DYSPEPSIA GENERATION

We have seen the future, and it sucks.

Were the Bad Old Days Really All That Bad?

18th July 2011

The Other McCain doesn’t seem to think so.

Dan Collins called Thursday night and, among other things, we talked about how politically correct revisionist history has convinced young people that the past was a hateful and benighted era, furnished wall-to-wall with racism, sexism, homophobia and other forms of oppression.

If you surveyed liberals and asked them, “What was the most evil time and place in human history?” they would almost certainly name Germany under Hitler, but America during the 1950s would be a close second.

I remember that period as being less troublesome than what we have today. Fewer busybodies wandering around poking their noses into other people’s business, certainly.

There are many liberal couples who, when inevitably confronted with what economists would call the “division of labor” dilemma, choose to apportion their marital obligations in a more or less traditional fashion: Husband as father/breadwinner, wife as mother/homemaker.

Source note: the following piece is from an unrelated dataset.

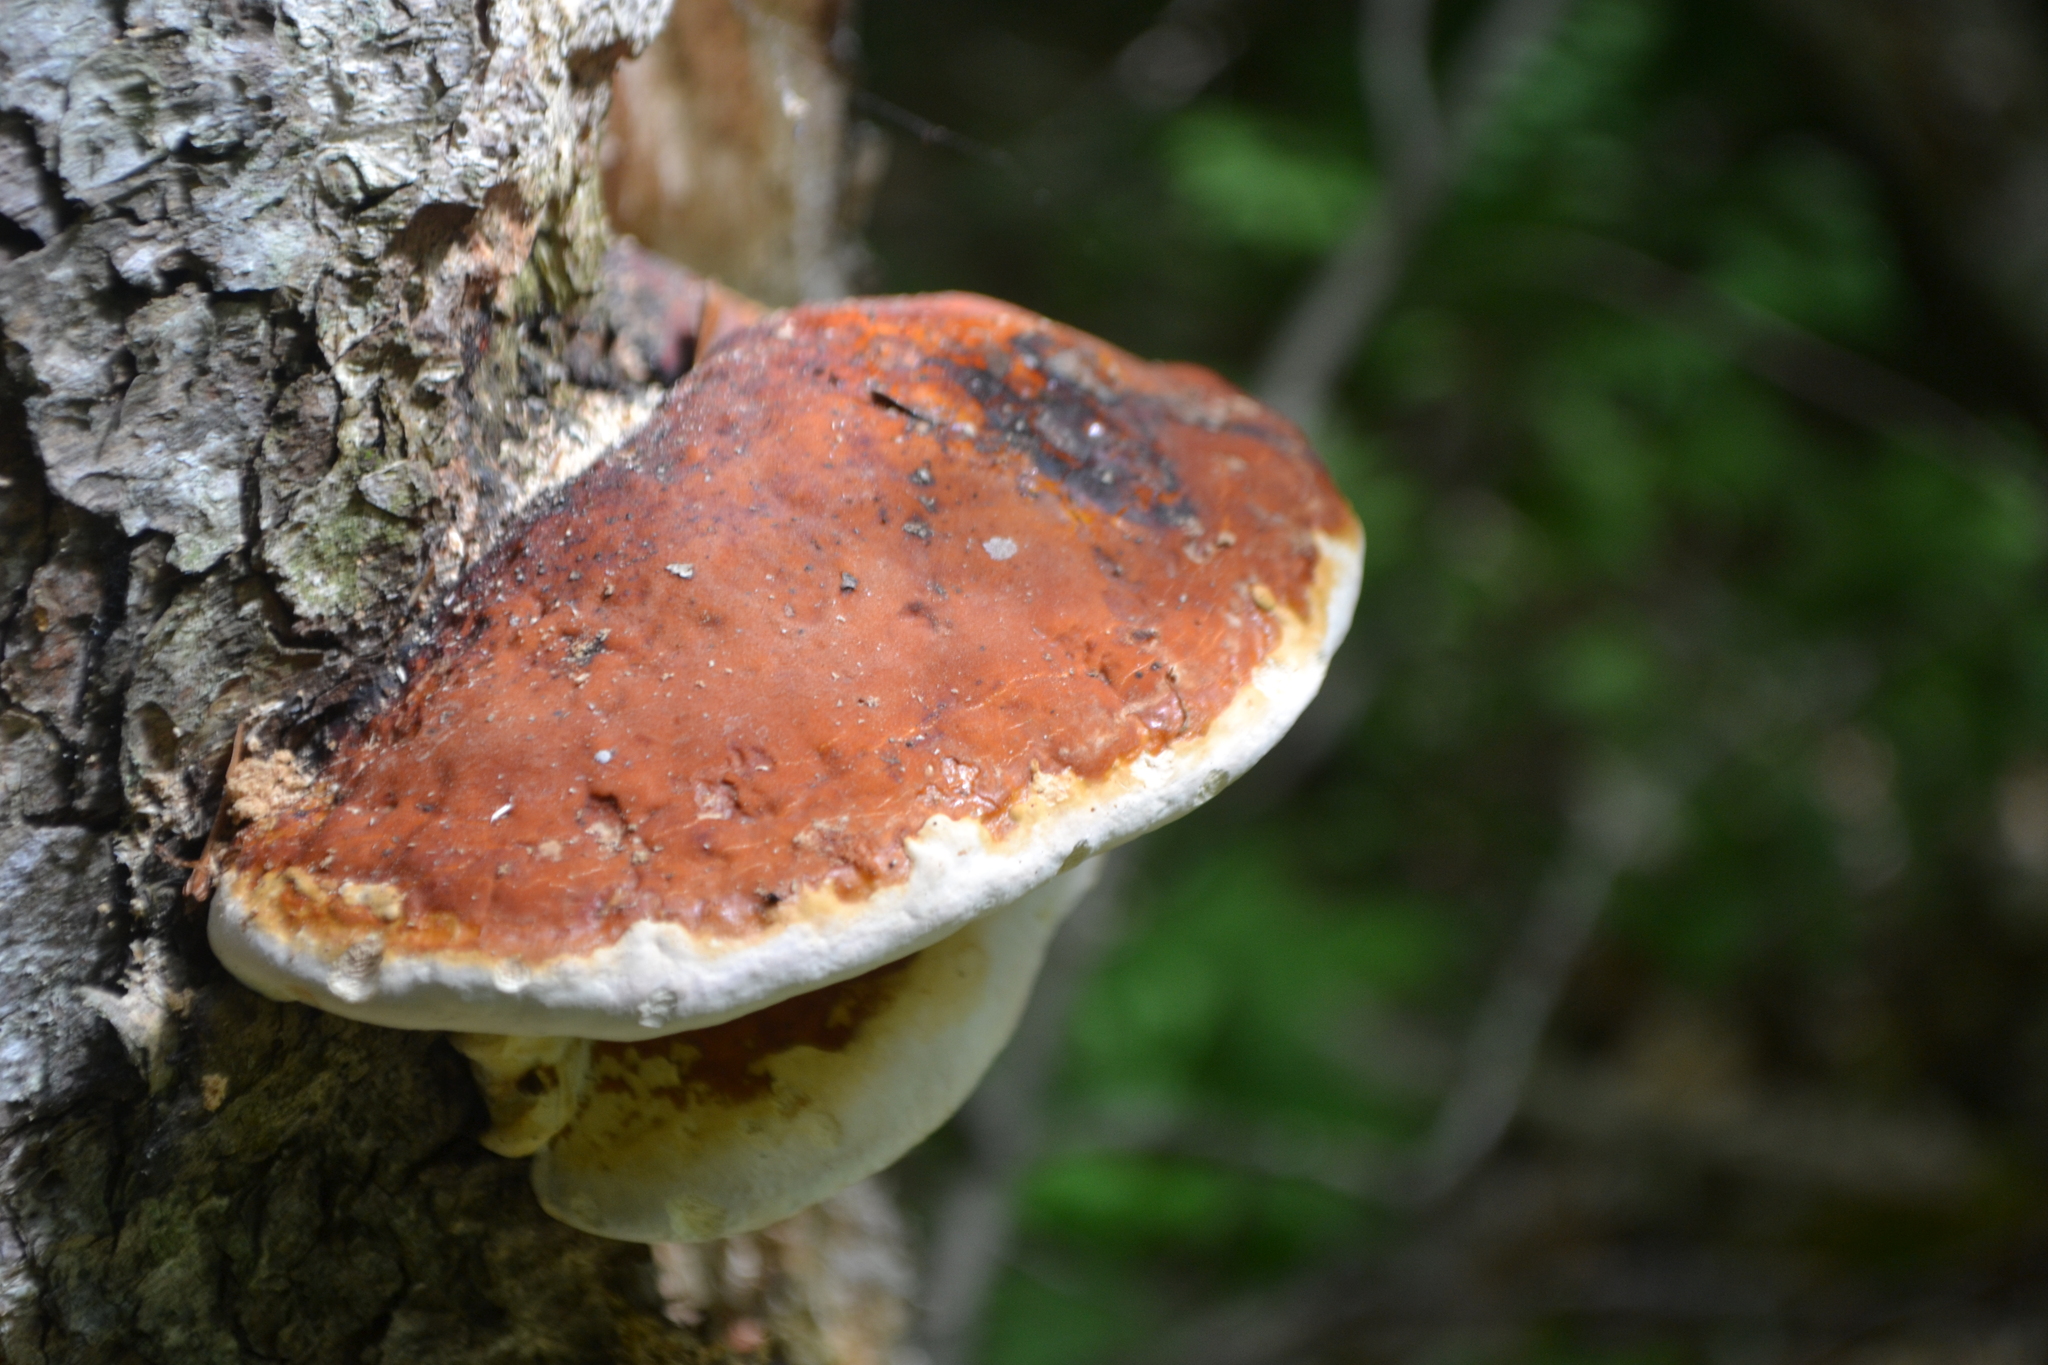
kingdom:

From time to time, a liberal feminist will write an essay musing in semi-guilty tones about her satisfaction as a stay-at-home mother. These writers often emphasize that they don’t consider themselves as having abandoned The Sisterhood by embracing the “Just A Mom” lifestyle.

Such is the power of their indoctrination — and so pervasive now is the worldview they express — that these women writers feel obligated to declare their continued commitment to the intellectual abstraction of feminism, even while confessing their discovery that there is joy and pleasure to be found by living in contradiction to everything they were ever taught by Betty Friedan, Gloria Steinem, et al.

Funny how that works out. I am reminded of the arena scene in Monty Python’s Life of Brian.

One Response to “Were the Bad Old Days Really All That Bad?”

  1. Dennis Nagle Says:

    No different, I suppose, than the Quislings who are perfectly comfortable with the status quo but who feel obligated to trumpet their endorsement of liberl or conservative principles in order to mollify their “base”–whatever that is.

    One must keep the masses happy if one hopes to maintain any kind of image, even if one really thinks the masses are stupid to think as they do.